Originally, the Dauphin was personally responsible for the rule of the Dauphiné, which was legally part of the Holy Roman Empire, and which the Emperors, in gifting the rule of the province to the French heirs, had stipulated must never be united with France. Because of this, the Dauphiné suffered from anarchy in the 14th and 15th centuries (since the Dauphins of France were frequently minors, or concerned with other matters).

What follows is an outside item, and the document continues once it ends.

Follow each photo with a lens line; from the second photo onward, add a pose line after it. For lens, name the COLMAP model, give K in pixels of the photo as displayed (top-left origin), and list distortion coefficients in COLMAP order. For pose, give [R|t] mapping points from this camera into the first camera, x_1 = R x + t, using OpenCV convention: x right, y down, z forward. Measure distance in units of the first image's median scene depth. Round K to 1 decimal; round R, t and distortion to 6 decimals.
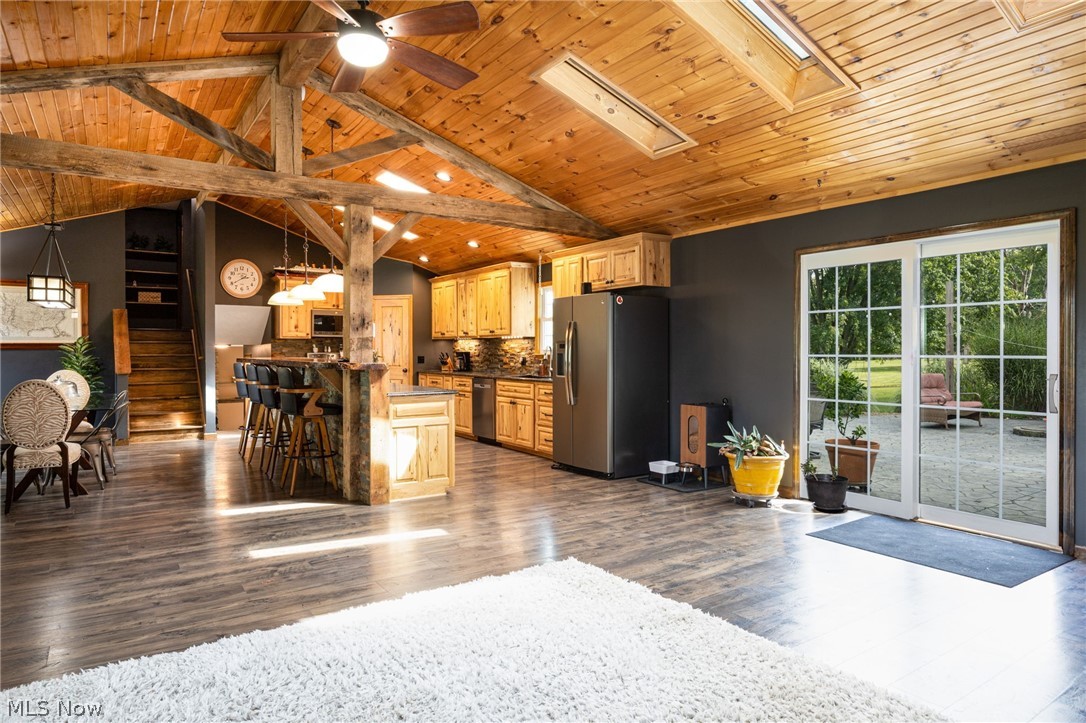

During his period as Dauphin, Louis, son of Charles VII, defied his father by remaining in the province longer than the King had permitted and by engaging in personal politics more beneficial to the Dauphiné than to France. For example, Louis married Charlotte of Savoy against his father's wishes. Savoy was a traditional ally of the Dauphiné, and Louis wished to reaffirm that alliance to stamp out rebels and robbers in the province. Louis was driven out of the Dauphiné by Charles VII's soldiers in 1456, leaving the region to fall back into disorder. After his succession as Louis XI of France in 1461, Louis united the Dauphiné with France, bringing it permanently under royal control.

The title of Dauphin was automatically conferred upon the next heir apparent to the French throne in the direct line upon birth, accession of the parent to the throne, or death of the previous Dauphin, unlike the English title Prince of Wales, which has always been in the gift of the monarch rather than an automatic right at birth.